Death, Judgment, Heaven, and Franciscan Habits: The Art of Dying in Late Sixteenth-Century Spanish-Indigenous Cholula
Monday, January 5, 2015: 11:40 AM
Bryant Suite (New York Hilton)
On May 23, 1596, in the city of Cholula, New Spain, a small crowd gathered around the prone figure of doña María Tlaltecayoa, an india principal who lay on her death bed in the home she shared with her Spanish husband.[1]In the presence of the notary and a Nahuatl interpreter, she dictated her will, leaving alms to cover the cost of her funeral procession, her burial, an unspecified number of open casket masses, and a Franciscan habit. Why would she include the latter? So that she may be buried in it. This final request appears in 21 of the 26 Spanish-language wills I analyze in this paper, which illustrates the art of death and dying in late sixteenth-century San Pedro Cholula, a former Mesoamerican holy site and shrine of Quetzalcoatl worship appropriated by Franciscan friars in 1528. As this pious request indicates, concern with the state of one’s soul remained of paramount importance to those contemplating death.

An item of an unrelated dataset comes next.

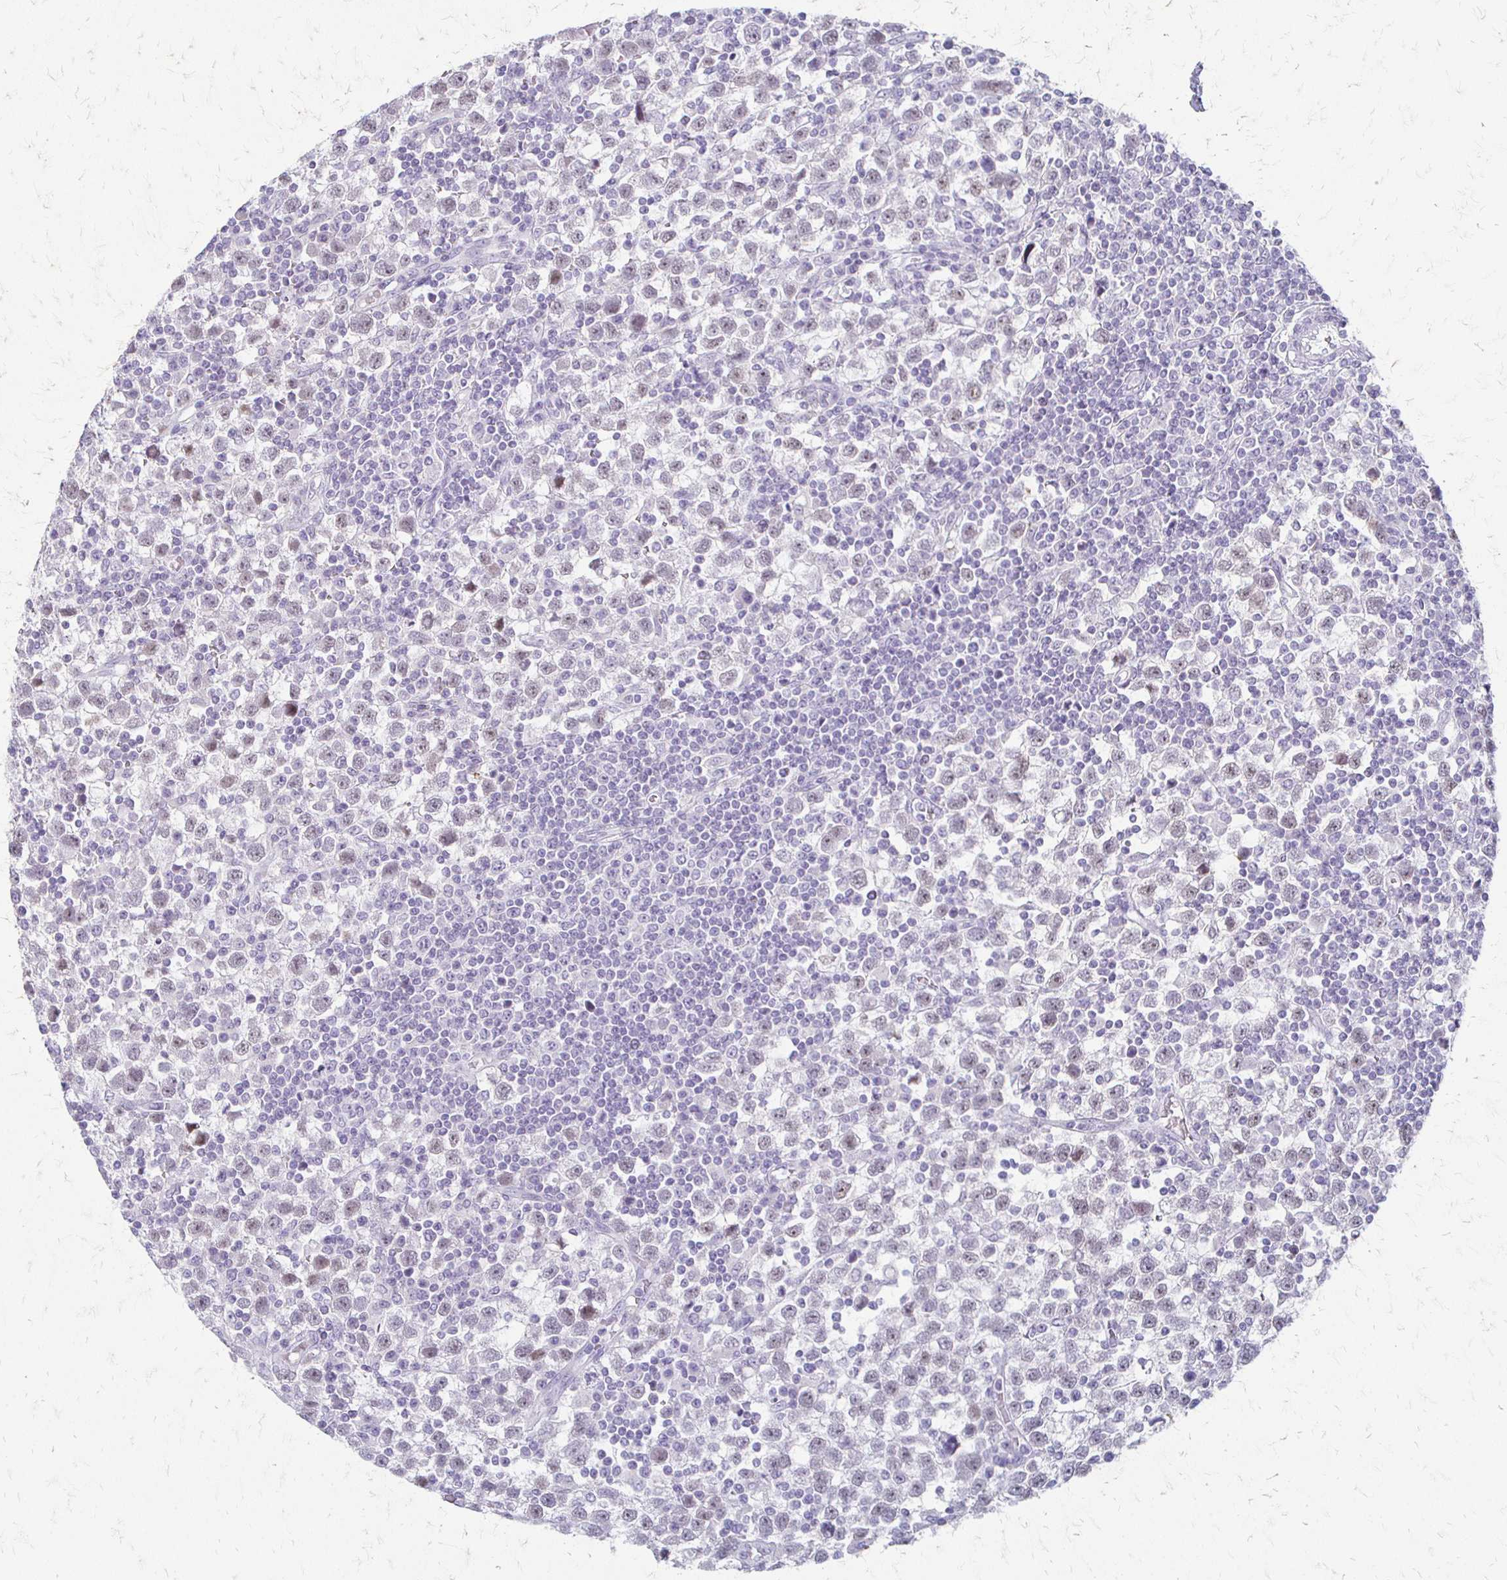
{"staining": {"intensity": "negative", "quantity": "none", "location": "none"}, "tissue": "testis cancer", "cell_type": "Tumor cells", "image_type": "cancer", "snomed": [{"axis": "morphology", "description": "Seminoma, NOS"}, {"axis": "topography", "description": "Testis"}], "caption": "Immunohistochemical staining of human testis cancer shows no significant staining in tumor cells.", "gene": "ACP5", "patient": {"sex": "male", "age": 34}}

Forming just one part of the Church’s highly-ordered death ritual in New Spain, the writing of one’s will captured the most pressing concerns of those on the brink of meeting their creator. Lying in the throes of their final illness and unable to avoid the inevitability of death, Cholula’s residents arrange their business affairs on earth so that their souls might expire in peace. To ensure a holy death and to increase their chances of avoiding eternal damnation or the fires of purgatory, these testators request not only the customary requiem masses, but also the habit of St. Francis as their burial shroud. Functioning as a remedy both physical and spiritual, this garment’s power transcends this world, leading pious souls to the beatific vision in the next.
[1] An india principal was a high-ranking native person whose lineage pre-dated European arrival.